Sometime in the next year or so, Congress may get a surprise package in the mail - an order from the states to call a constitutional convention. Last Thursday, almost unnoticed by official Washington, Missouri became the 32nd state to pass a resolution calling for a constitutional convention to consider an amendment requiring a balanced federal budget. If two more states join the chorus, Congress will have no choice but to call such a meeting of delegates from the various states.
Of course, it isn't a foregone conclusion that the convention will be held. Over the past 20 years, concerted efforts to force constitutional conventions on other subjects have come close to success, only to fail in the end.
But 32 states are the most that have ever voted for such an unprecedented action.
''We have a good chance of reaching 33 states by early next year,'' claims David Keating, an official of the National Taxpayers Union, an organization pushing hard for a balanced budget amendment. ''Then we'll get a great deal of attention.''
To put all this in historical perspective, consider that the last US constitutional convention was held in 1787, two years before George Washington was elected president.
Since then, all proposed amendments to the Constitution have been suggested by Congress, after being approved by a two-thirds vote of both houses. But there is another legal method of proposing constitutional change.

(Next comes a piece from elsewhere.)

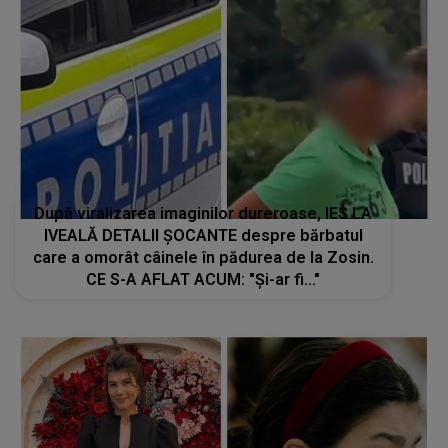
După viralizarea imaginilor dureroase, IES LA
IVEALĂ DETALII ȘOCANTE despre bărbatul
care a omorât câinele în pădurea de la Zosin.
CE S-A AFLAT ACUM: "Și-ar fi..."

''. . . on the Application of the Legislatures of two-thirds of the several States, (Congress) shall call a convention for proposing Amendments . . . ,'' says Article V of the Constitution.
The convention method has never been invoked successfully, though Congress has received hundreds of requests from states for conventions on everything from polygamy to prohibition. Pressure from a mounting pile of state resolutions probably forced Congress to propose the 17th Amendment, eventually ratified by the states, which provides for the election of senators by popular vote.
Until now, the closest the United States has wandered toward a constitutional convention was in the mid '60s, when 32 state legislatures called for a convention dealing with legislative apportionment. From that high mark, the issue gradually slipped into obscurity.
The drive to insert a balanced budget amendment into the Constitution has now also collected the signatures of 32 states.
Last year, supporters of the balanced budget amendment concentrated on Congress. The issue had a brief but spectacular front-page career, passing the Senate but finally falling short on a House vote.
As far as most of Washington was concerned, that was the end of the amendment. But supporters say their drive for a convention on the budget issue will either force Congress to act, or succeed in its own right.
In eight states, a resolution calling for a balanced budget convention has passed one legislative house, but not the other. Only two of those states must complete action to force Congress's hand, points out NTU's Keating.
But congressional staffers critical of the amendment say its momentum in the states has slowed considerably. Twenty-two states passed resolutions on the issue in 1978. Eight more acted in 1979. It then took three years before the 31 st state, Alaska, fell in line; Missouri followed 18 months later.
The drive for a balanced budget convention, say these staffers, may be hanging by its fingertips, about to descend into obscurity.
In any event, the convention push raises the question of why Capitol Hill has never passed legislation outlining what to do if the call for a constitutional convention succeeds.
Ten years ago an American Bar Association study group concluded that constitutional conventions were an uncharted legal area. It recommended that Congress pass laws that would, for example, create formats for state resolutions and limit the convention to the subject called for by the states.
Despite numerous attempts, Congress has not passed such a law. Sen. Orrin G. Hatch (R) of Utah has reintroduced a convention procedure bill. Without guidelines, any convention would ''become bogged down in constant litigation, partisan political decisions, and constitutional uncertainty,'' he has said.